Like Dr. Hood, Franziska Michor, Ph.D., from the Harvard School of Public Health and the Dana-Farber Cancer Institute, also takes a computational approach to biology. Her focus is oncology, and as with Dr. Hood, mathematics allows her to see relationships that yield results never before achieved.
“An exciting example of something we’ve just finished,” she says “is learning to use existing drugs to treat cancer more effectively.”
Dr. Michor goes on to say that while we do have drugs that are effective in treating cancer, these drugs also exert a powerful selective force on the cancer cells. As with any organism under severe evolutionary pressure, some members of a cancer cell population may acquire molecular changes that strengthen the clan’s chances of survival. The result: drug-resistant cancers.

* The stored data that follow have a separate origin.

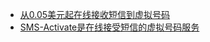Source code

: - [从0.05美元起在线接收短信到虚拟号码](https://sms-man.com/cn)
- [SMS-Activate是在线接受短信的虚拟号码服务](https://sms-activate.org/)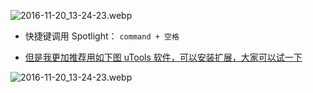 
![2016-11-20_13-24-23.webp](https://cdn.uptmr.com/upupmo-article/mac/basic/mac-basic-8-spotlight-1.png)


- 快捷键调用 Spotlight： `command + 空格`

- [但是我更加推荐用如下图 uTools 软件，可以安装扩展，大家可以试一下](https://www.u.tools/)

![2016-11-20_13-24-23.webp](https://cdn.uptmr.com/upupmo-article/mac/basic/mac-basic-8-spotlight-1.png)
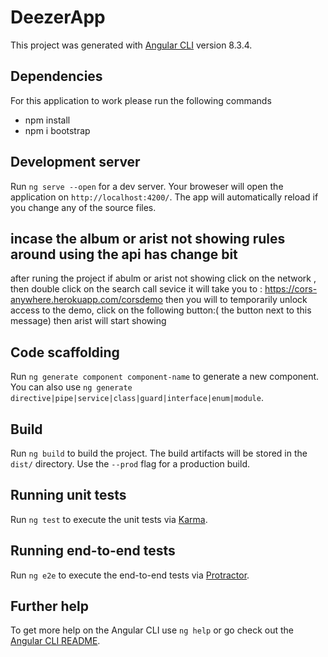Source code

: # DeezerApp

This project was generated with [Angular CLI](https://github.com/angular/angular-cli) version 8.3.4.

## Dependencies
For this application to work please run the following commands
- npm install
- npm i bootstrap

## Development server

Run `ng serve --open` for a dev server. Your broweser will open the application on `http://localhost:4200/`. The app will automatically reload if you change any of the source files.

## incase the album or arist not showing  rules around using the api has change bit 
after runing the project if abulm or arist  not showing click on the network , then   double click on the search call sevice it will take you to :
https://cors-anywhere.herokuapp.com/corsdemo 
then you will  to temporarily unlock access to the demo, click on the following button:( the button next to this message)
then arist will start showing

## Code scaffolding

Run `ng generate component component-name` to generate a new component. You can also use `ng generate directive|pipe|service|class|guard|interface|enum|module`.

## Build


Run `ng build` to build the project. The build artifacts will be stored in the `dist/` directory. Use the `--prod` flag for a production build.

## Running unit tests

Run `ng test` to execute the unit tests via [Karma](https://karma-runner.github.io).

## Running end-to-end tests

Run `ng e2e` to execute the end-to-end tests via [Protractor](http://www.protractortest.org/).

## Further help

To get more help on the Angular CLI use `ng help` or go check out the [Angular CLI README](https://github.com/angular/angular-cli/blob/master/README.md).


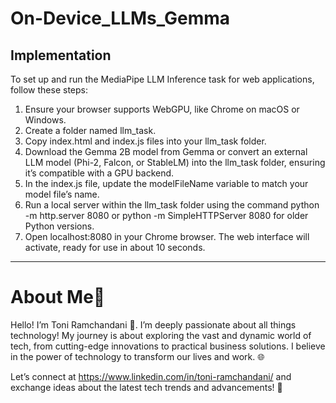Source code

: # On-Device_LLMs_Gemma

## Implementation

To set up and run the MediaPipe LLM Inference task for web applications, follow these steps:

1. Ensure your browser supports WebGPU, like Chrome on macOS or Windows.
2. Create a folder named llm_task.
3. Copy index.html and index.js files into your llm_task folder.
4. Download the Gemma 2B model from Gemma or convert an external LLM model (Phi-2, Falcon, or StableLM) into the llm_task folder, ensuring it’s compatible with a GPU backend.
5. In the index.js file, update the modelFileName variable to match your model file’s name.
6. Run a local server within the llm_task folder using the command python -m http.server 8080 or python -m SimpleHTTPServer 8080 for older Python versions.
7. Open localhost:8080 in your Chrome browser. The web interface will activate, ready for use in about 10 seconds.

---------------------------------------------------------------------------
# About Me🚀

Hello! I’m Toni Ramchandani 👋. I’m deeply passionate about all things technology! My journey is about exploring the vast and dynamic world of tech, from cutting-edge innovations to practical business solutions. I believe in the power of technology to transform our lives and work. 🌐

Let’s connect at https://www.linkedin.com/in/toni-ramchandani/ and exchange ideas about the latest tech trends and advancements! 🌟
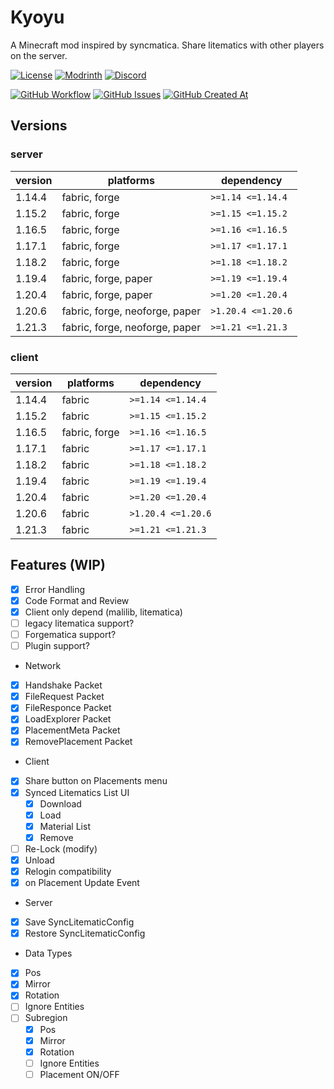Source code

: # Kyoyu

A Minecraft mod inspired by syncmatica.
Share litematics with other players on the server.

[![License](https://img.shields.io/github/license/Vulpeus-Server/kyoyu)](http://www.gnu.org/licenses/lgpl-3.0.html)
[![Modrinth](https://img.shields.io/modrinth/dt/VozTPxB4?label=Modrinth%20Downloads)](https://modrinth.com/mod/VozTPxB4)
[![Discord](https://img.shields.io/discord/1157213775791935539?logo=Discord)](https://discord.gg/tjayanzYMf)

[![GitHub Workflow](https://github.com/Vulpeus-Server/kyoyu/actions/workflows/gradle.yml/badge.svg)](https://github.com/Vulpeus-Server/kyoyu/actions/workflows/gradle.yml)
[![GitHub Issues](https://img.shields.io/github/issues/Vulpeus-Server/kyoyu)](https://github.com/Vulpeus-Server/kyoyu/issues)
[![GitHub Created At](https://img.shields.io/github/created-at/Vulpeus-Server/kyoyu)](https://github.com/Vulpeus-Server/kyoyu)

## Versions

### server
| version | platforms                      | dependency         |
|---------|--------------------------------|--------------------|
| 1.14.4  | fabric, forge                  | `>=1.14 <=1.14.4`  |
| 1.15.2  | fabric, forge                  | `>=1.15 <=1.15.2`  |
| 1.16.5  | fabric, forge                  | `>=1.16 <=1.16.5`  |
| 1.17.1  | fabric, forge                  | `>=1.17 <=1.17.1`  |
| 1.18.2  | fabric, forge                  | `>=1.18 <=1.18.2`  |
| 1.19.4  | fabric, forge, paper           | `>=1.19 <=1.19.4`  |
| 1.20.4  | fabric, forge, paper           | `>=1.20 <=1.20.4`  |
| 1.20.6  | fabric, forge, neoforge, paper | `>1.20.4 <=1.20.6` |
| 1.21.3  | fabric, forge, neoforge, paper | `>=1.21 <=1.21.3`  |

### client
| version | platforms     | dependency         |
|---------|---------------|--------------------|
| 1.14.4  | fabric        | `>=1.14 <=1.14.4`  |
| 1.15.2  | fabric        | `>=1.15 <=1.15.2`  |
| 1.16.5  | fabric, forge | `>=1.16 <=1.16.5`  |
| 1.17.1  | fabric        | `>=1.17 <=1.17.1`  |
| 1.18.2  | fabric        | `>=1.18 <=1.18.2`  |
| 1.19.4  | fabric        | `>=1.19 <=1.19.4`  |
| 1.20.4  | fabric        | `>=1.20 <=1.20.4`  |
| 1.20.6  | fabric        | `>1.20.4 <=1.20.6` |
| 1.21.3  | fabric        | `>=1.21 <=1.21.3`  |


## Features (WIP)

- [x] Error Handling
- [x] Code Format and Review
- [x] Client only depend (malilib, litematica)
- [ ] legacy litematica support?
- [ ] Forgematica support?
- [ ] Plugin support?
- Network
- [x] Handshake Packet
- [x] FileRequest Packet
- [x] FileResponce Packet
- [x] LoadExplorer Packet
- [x] PlacementMeta Packet
- [x] RemovePlacement Packet
- Client
- [x] Share button on Placements menu
- [x] Synced Litematics List UI
    - [x] Download
    - [x] Load
    - [x] Material List
    - [x] Remove
- [ ] Re-Lock (modify)
- [x] Unload
- [x] Relogin compatibility
- [x] on Placement Update Event
- Server
- [x] Save SyncLitematicConfig
- [x] Restore SyncLitematicConfig
- Data Types
- [x] Pos
- [x] Mirror
- [x] Rotation
- [ ] Ignore Entities
- [ ] Subregion
    - [x] Pos
    - [x] Mirror
    - [x] Rotation
    - [ ] Ignore Entities
    - [ ] Placement ON/OFF
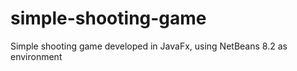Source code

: # simple-shooting-game

Simple shooting game developed in JavaFx, using NetBeans 8.2 as environment
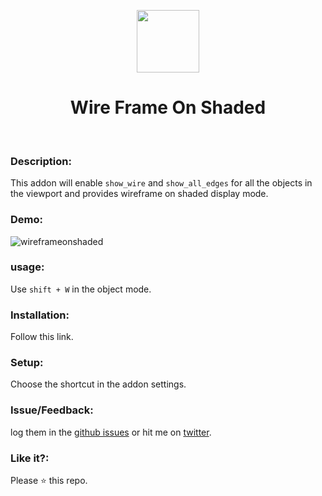<p align="center">
  <img src="https://download.blender.org/institute/logos/blender-socket.png" height="100px"/>
  <h1 align="center">Wire Frame On Shaded</h1>
  <br>
</p>

### Description:

This addon will enable `show_wire` and `show_all_edges` for all the objects in the viewport and provides wireframe on shaded display mode. 

### Demo:

![wireframeonshaded](https://user-images.githubusercontent.com/2767425/30596250-359719d6-9d71-11e7-87f5-87a8635e4a14.png)

### usage:

Use `shift + W` in the object mode.

### Installation:

Follow this link.

### Setup:

Choose the shortcut in the addon settings.

### Issue/Feedback:

log them in the [github issues](https://github.com/cg-cnu/blender-wireframe-on-shaded/issues) or hit me on [twitter](https://twitter.com/CgCnu).

### Like it?:

Please :star: this repo.
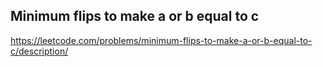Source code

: ## Minimum flips to make a or b equal to c
https://leetcode.com/problems/minimum-flips-to-make-a-or-b-equal-to-c/description/
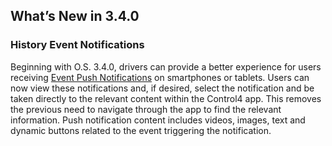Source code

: ## What’s New in 3.4.0

### History Event Notifications

Beginning with O.S. 3.4.0, drivers can provide a better experience for users receiving [Event Push Notifications][1] on smartphones or tablets. Users can now view these notifications and, if desired, select the notification and be taken directly to the relevant content within the Control4 app. This removes the previous need to navigate through the app to find the relevant information. Push notification content includes videos, images, text and dynamic buttons related to the event triggering the notification.

[1]:	https://snap-one.github.io/docs-driverworks-fundamentals/#events-history-event-notifications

Dr. Michor’s research involves learning ways to administer the drugs differently so resistance doesn’t arise.
“We can make a mathematical model that allows us to study the evolution of resistance cells and then we can use this mathematical model to identify treatment strategies that prevent or delay resistance,” she says, adding that she does this by looking at acquired resistance as a problem in evolution.
Mathematical modeling works well for modeling evolutionary processes, and such modeling can provide otherwise-invisible insights into the biology of cancer. To study the evolutionary dynamics of resistance under time-varying dosing schedules and pharmacokinetic effects, the populations of sensitive and resistant cells are modeled as multitype nonhomogeneous birth–death processes.

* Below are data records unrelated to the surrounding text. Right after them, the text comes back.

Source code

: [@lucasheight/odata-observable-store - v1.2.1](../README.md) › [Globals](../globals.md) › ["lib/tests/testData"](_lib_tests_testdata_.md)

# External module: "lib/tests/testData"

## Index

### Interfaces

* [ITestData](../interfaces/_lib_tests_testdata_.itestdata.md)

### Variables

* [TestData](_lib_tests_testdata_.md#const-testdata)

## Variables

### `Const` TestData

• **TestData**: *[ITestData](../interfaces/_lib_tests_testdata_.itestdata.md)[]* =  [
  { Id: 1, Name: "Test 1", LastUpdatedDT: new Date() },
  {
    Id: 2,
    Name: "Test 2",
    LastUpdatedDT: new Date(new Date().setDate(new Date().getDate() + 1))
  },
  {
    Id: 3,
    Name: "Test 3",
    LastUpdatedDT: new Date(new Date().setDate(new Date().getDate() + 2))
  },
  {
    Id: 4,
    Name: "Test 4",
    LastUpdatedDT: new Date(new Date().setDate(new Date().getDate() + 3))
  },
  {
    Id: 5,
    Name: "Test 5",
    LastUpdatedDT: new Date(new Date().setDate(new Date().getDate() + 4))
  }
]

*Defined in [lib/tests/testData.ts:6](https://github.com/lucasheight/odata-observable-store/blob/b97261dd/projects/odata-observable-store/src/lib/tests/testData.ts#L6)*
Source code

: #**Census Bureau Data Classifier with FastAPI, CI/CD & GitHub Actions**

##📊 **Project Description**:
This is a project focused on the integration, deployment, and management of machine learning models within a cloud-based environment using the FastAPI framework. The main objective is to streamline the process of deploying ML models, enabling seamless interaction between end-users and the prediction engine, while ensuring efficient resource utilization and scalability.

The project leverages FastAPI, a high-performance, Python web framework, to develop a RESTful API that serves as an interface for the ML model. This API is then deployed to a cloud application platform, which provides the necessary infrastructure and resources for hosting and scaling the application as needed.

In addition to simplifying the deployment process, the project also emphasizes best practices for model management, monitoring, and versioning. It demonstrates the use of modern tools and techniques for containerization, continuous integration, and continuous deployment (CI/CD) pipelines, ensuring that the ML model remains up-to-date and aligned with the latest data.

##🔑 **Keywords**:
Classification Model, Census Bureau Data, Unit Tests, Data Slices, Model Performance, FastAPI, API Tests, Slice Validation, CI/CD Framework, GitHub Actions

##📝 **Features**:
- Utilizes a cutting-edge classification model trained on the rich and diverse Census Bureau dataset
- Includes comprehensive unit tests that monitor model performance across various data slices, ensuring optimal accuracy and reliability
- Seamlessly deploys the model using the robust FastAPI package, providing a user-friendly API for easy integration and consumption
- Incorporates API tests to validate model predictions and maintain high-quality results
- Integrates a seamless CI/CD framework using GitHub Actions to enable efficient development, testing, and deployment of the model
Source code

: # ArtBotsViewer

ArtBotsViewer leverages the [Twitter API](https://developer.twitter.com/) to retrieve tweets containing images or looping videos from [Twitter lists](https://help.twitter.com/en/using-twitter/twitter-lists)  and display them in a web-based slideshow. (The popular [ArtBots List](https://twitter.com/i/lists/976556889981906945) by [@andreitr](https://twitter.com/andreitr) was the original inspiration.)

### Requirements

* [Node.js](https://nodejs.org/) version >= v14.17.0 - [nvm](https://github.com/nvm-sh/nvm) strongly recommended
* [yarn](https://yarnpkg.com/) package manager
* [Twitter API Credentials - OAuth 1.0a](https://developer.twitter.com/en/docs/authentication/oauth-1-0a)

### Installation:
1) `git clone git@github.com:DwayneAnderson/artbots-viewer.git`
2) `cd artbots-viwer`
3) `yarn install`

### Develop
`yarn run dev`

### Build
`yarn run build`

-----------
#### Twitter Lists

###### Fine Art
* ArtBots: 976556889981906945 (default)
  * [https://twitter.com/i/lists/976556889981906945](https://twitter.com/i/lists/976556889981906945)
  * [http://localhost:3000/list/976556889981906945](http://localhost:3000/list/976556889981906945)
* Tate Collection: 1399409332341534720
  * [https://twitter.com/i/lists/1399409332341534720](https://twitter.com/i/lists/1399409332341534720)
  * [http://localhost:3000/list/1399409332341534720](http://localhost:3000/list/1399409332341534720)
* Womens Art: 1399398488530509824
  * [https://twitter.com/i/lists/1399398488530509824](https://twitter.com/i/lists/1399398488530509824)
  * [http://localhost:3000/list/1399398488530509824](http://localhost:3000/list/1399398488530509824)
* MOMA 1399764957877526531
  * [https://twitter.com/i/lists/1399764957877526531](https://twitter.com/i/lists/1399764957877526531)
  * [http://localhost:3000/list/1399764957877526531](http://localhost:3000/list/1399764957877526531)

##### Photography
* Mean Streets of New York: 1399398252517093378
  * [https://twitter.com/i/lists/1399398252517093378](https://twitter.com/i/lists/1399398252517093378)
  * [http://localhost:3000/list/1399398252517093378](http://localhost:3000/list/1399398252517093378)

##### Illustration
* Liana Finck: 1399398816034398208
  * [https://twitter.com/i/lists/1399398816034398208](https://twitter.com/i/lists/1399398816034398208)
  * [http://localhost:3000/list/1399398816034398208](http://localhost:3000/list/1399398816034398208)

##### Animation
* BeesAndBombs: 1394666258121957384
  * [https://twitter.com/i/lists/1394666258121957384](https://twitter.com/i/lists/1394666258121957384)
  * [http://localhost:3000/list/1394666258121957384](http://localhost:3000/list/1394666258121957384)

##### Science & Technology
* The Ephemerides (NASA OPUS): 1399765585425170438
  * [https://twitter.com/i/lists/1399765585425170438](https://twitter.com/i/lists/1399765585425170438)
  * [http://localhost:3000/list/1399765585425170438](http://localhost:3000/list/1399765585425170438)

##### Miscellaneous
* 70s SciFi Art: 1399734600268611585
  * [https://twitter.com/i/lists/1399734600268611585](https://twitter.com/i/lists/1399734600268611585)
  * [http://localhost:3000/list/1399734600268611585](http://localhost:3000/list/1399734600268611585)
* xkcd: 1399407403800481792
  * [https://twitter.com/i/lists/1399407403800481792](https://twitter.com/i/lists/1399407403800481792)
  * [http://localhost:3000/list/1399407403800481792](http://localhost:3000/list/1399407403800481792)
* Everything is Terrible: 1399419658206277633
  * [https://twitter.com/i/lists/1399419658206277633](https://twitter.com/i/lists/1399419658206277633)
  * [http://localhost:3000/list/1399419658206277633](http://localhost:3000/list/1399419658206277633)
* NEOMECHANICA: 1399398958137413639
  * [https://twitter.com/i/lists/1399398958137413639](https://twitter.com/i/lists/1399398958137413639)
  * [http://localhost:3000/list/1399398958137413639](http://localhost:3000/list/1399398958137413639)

The drug concentration may affect the birth and death rates of both the sensitive and resistant cell populations in continuous time. This flexible model allows Dr. Michor and her colleagues to consider the effects of generalized treatment strategies as well as detailed pharmacokinetic phenomena such as drug elimination and accumulation over multiple doses.
Computational tools enable them to develop estimates for the probability of developing resistance and the size of the resistant cell population. With these estimates, they are able to optimize treatment schedules over a subspace of tolerated schedules that minimize the risk of disease progression due to resistance.
In addition they can locate ideal schedules for controlling the population size of resistant clones in situations where resistance is inevitable.
This evolutionary mathematical modeling approach in cancer treatment will soon be in clinical trials. Dr. Michor believes that the ability to design optimal treatment strategies for preventing drug resistance may increase the benefits of therapy for many different cancer types.
Not Everyone’s Aboard
Meanwhile, Dr. Michor is surprised by the resistance in the oncology community to mathematical techniques.
“In physics or economics, it’s key to use math. In cancer research, while using statistics is accepted, it’s not a well-accepted idea to use math to see the underlying framework,” she points out.
Dr. Michor suspects that oncology has not drawn many mathematicians because there are as yet few examples of successful applications in cancer biology. Odds are that with research like Dr. Michor’s, this will change.
Heart of Biology
“The great book of nature can be read only by those who know the language in which it was written. And this language is mathematics.”
Eric Lander, Ph.D., director of the Broad Institute, also takes a highly mathematical approach to investigating biology. “Mathematics is now at the heart of biology,” he states, and his approach is helping pioneer new ways to understand the basis of disease.
In his view, mathematics has extraordinarily expanded our ability to see patterns and connections. “It seems inconceivable,” he emphasizes, “that we could analyze the trillions of data points that we now collect without mathematics.”
The trillions of data points he and his colleagues at Broad are developing come from: mapping and sequencing human, and other genomes; understanding the functional elements encoded in genomes through comparative analysis; understanding the genetic variation in the human population and its relationship to disease susceptibility; understanding the distinctive cellular signatures of diseases and of response to drugs; and understanding the mutations underlying cancer.
“Using mathematics,” according to Dr. Lander, “we can compare the differences across species to show what evolution has conserved and not conserved. We can compare in an unbiased way the similarities and differences among tumors that do and do not respond to a drug. We can do discovery science by taking large datasets and by comparing information; and we can uncover a range of surprising hypotheses from the data that we never would have guessed.”
Among the surprising discoveries is the fact that “the majority of the functional sequences in the human genome encode regulatory elements that we had been completely blind to. They emerge from cross-species comparisons.” In addition, these discoveries have revealed that thousands of genes don’t code for proteins.
For Dr. Lander, the ultimate goal is for sequencing to become so simple and inexpensive that it can be routinely deployed as a general-purpose tool throughout biomedicine.
To fulfill this potential, the cost of whole-genome sequencing will need eventually to approach a few hundred U.S. dollars.
“With new approaches under development and market-based competition,” he says, “these goals may be feasible within the next decade.”
Mathematics, with the help of increasingly fast, powerful, and cost-effective technologies is providing us with an ability to see what have up to now been hidden patterns of life. These mathematical insights provide powerful new approaches for understanding disease mechanisms, pioneering new diagnostics techniques, and rethinking how drug targets should be chosen.
Today’s use of Darwin’s “new sense” is laying the foundation for addressing in ways never before possible many of the serious societal problems involving biologically based systems.